Marielle ne conçoit pas un repas sans fromage, qu’elle achète au camion d’Un jour à la campagne. Entre préférences affirmées et attachement à la vie de quartier, elle incarne ces clients pour qui le passage chez le fromager est autant une affaire de goût que de partage.
Chez Marielle, pas un repas ne se termine sans un morceau de fromage. À ce sujet, la consommatrice a des idées bien tranchées. «La journée mondiale du fromage le 27 mars ?», questionne-t-elle. Elle n’en a jamais entendu parler, mais trouve cet événement étrange. «C’est en France que nous avons les meilleurs», scande-t-elle.
Le préféré de cette Nordiste de souche est le Sablé de Wissant, à pâte molle et à croûte lavée et chapelurée, brossé à la bière blanche. Elle adore aussi le fromage de chèvre frais, le morbier et la tomme brebis-chèvre. «Mais je n’aime pas du tout la raclette fumée. Rien que l’odeur me repousse», prévient-elle. En matière de fromage, son mari a des goûts bien différents. «Pas de concurrence, à chacun son fromage. Il aime le Roquefort de la maison Coulet (fromage à pâte persillée au lait cru de brebis) et il est adepte de raclette.»
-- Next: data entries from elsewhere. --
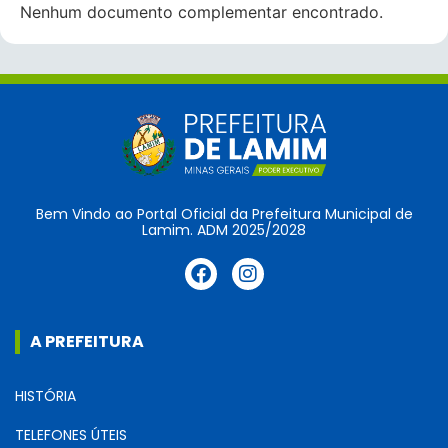
Nenhum documento complementar encontrado.
Bem Vindo ao Portal Oficial da Prefeitura Municipal de
Lamim. ADM 2025/2028
A PREFEITURA
HISTÓRIA
TELEFONES ÚTEIS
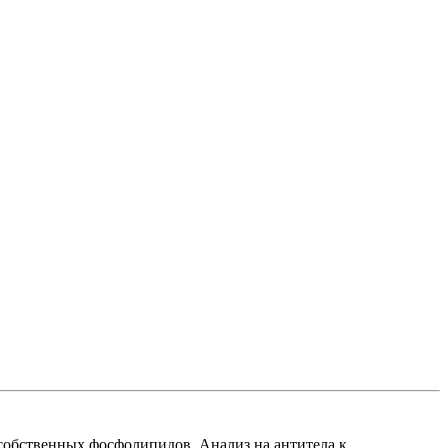
собственных фосфолипидов. Анализ на антитела к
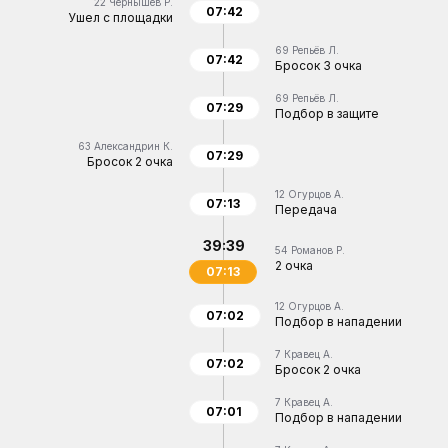
22
Чернышев Р.
07:42
Ушел с площадки
69
Репьёв Л.
07:42
Бросок 3 очка
69
Репьёв Л.
07:29
Подбор в защите
63
Александрин К.
07:29
Бросок 2 очка
12
Огурцов А.
07:13
Передача
39:39
54
Романов Р.
2 очка
07:13
12
Огурцов А.
07:02
Подбор в нападении
7
Кравец А.
07:02
Бросок 2 очка
7
Кравец А.
07:01
Подбор в нападении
Bons produits et vie de quartier
La cliente fidèle de la fromagerie Un jour à la campagne fait son plein chaque mardi matin et vendredi après-midi au marché de la place Görlitz à Amiens. «Comme ça, pas de jaloux, je vois Christelle le mardi et son fils Jules le vendredi.» Elle est une habituée du marché depuis 2022, date à laquelle elle s’est installée dans le quartier. «C’est à 600 mètres de chez moi. C’est très pratique. Ici, je trouve du bon fromage, de vraies pommes bien goûteuses et du pain au levain bien croustillant à la mie épaisse, indispensable pour savourer le fromage !»
Elle apprécie autant les bons produits que l’ambiance dans laquelle elle les achète. «À force, on connaît tout le monde. On se fait des amis. C’est une vie de quartier agréable.» Elle aussi aimerait voir plus de commerçants. «Je regrette la perte du boucher et du poissonnier. J’espère que d’autres prendront la relève.»